Erst ein leichter Stoß von der Seite, dann ein kräftiger in den Rücken. Meine rechte Hand sucht verzweifelt nach einem Halt. Am verschwitzten T-Shirt eines hüpfenden Jungen kann ich meinen Absturz bremsen. Der hält kurz inne, versetzt mir einen weiteren Stoß und ich habe mein Gleichgewicht wieder gefunden. Glücklicherweise hatte ich die Flensburger-Flasche noch nicht geöffnet, sonst wäre das schöne Bier auf den Teppich geflossen.
Ich bin mitten in einer Geburtstagsparty. Fünf Jahre Groovestation. Der Klub oder besser Party-Schuppen oder vielleicht doch eher Billardkneipe, egal, die Groovestation hat sich jedenfalls zu einer festen Größe in der Neustädter Kneipenlandschaft entwickelt.

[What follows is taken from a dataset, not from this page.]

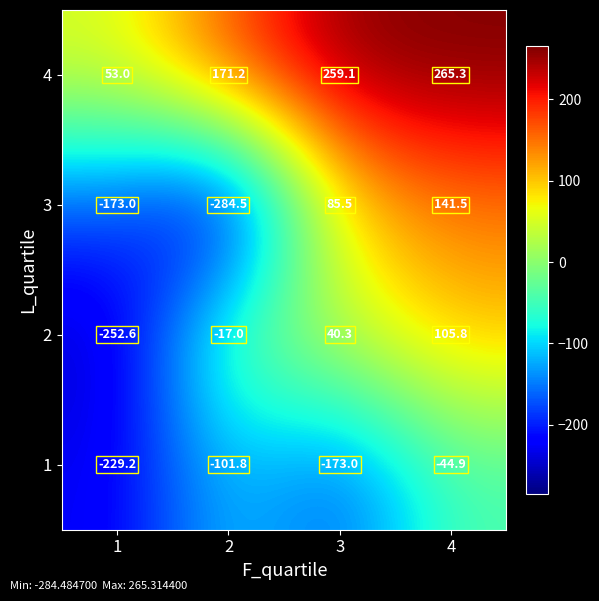

Which label corresponds to the largest value in the chart?

4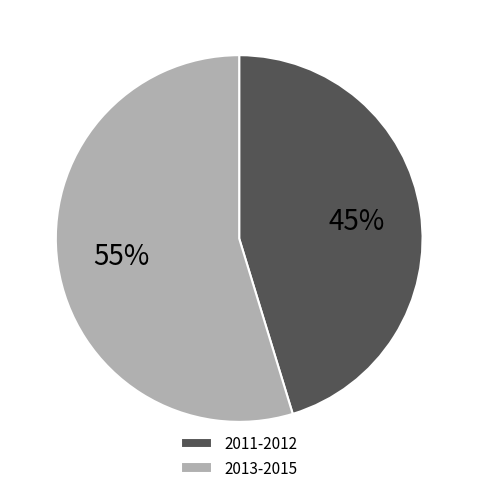

What percentage is the 2013-2015 slice, to the nearest percent?

55%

Angefangen hatte alles als Waschsalon mit Shop im Shop-Konzept und Biertresen.
Doch Betreiber Klaus sah bald ein, dass man mit Waschmaschinen niemanden mehr locken kann. Selbst in den schlichtesten Studenten-Wohngemeinschaften steht heute ein Vollautomat. Also wurden die Reinigungsgeräte in die Hinterräume verlagert, dafür erhielten ein paar Billardplatten eine Einreisegenehmigung. Die Groovestation entwickelte sich zur Spielhölle. Auch die Idee mit den Läden war bald ausgeträumt, mehr Platz musste her, die Gäste wollten tanzen.
Inzwischen ist die Groove, wie der Volksmund zärtlich abkürzt, zum Szenetreff geworden. Hier wird nicht nur Rock’n’Roll gespielt, nein hier lebt er noch. Mindestens einmal pro Woche spielt eine Band auf. Meist ist es ziemlich hart und schnell, immer aber laut und dreist.
Jetzt steht gerade eine freche Blaskapelle auf der Bühne. Ihre schmetternden Akkorde sind es, die den Jungen vor mir inzwischen wieder hüpfen lassen. Dann schreit er, heiser ist er schon längst. Doch die freche Kapelle hat einfach aufgehört. Es gibt keine weitere Zugabe. Ein Langhaariger macht sich am Plattenspieler zu schaffen.
In der Zwischenzeit springt Elvis auf die Bühne, natürlich nicht der Echte, noch nicht mal eine Imitation, der Bursche wird nur einfach von allen so genannt. Er zieht noch mal den Haargummi zurecht, räuspert sich und ruft ins Mikro: „Heute gehen alle Wünsche in Erfüllung.“ Ein paar flotte Sprüche später, die Plattenteller sind jetzt auf Betriebsgeschwindigkeit, ist die ganze Bühne voll mit Leuten, die verzückt ihre Arme durch die Luft werfen und die Hüften im Rhythmus der Musik schwingen.
Ich hab genug gesehen, verziehe mich mit meinem Flensburger und lass die Leutchen alleine feiern. Alles Gute noch und jede Menge heiße Partys.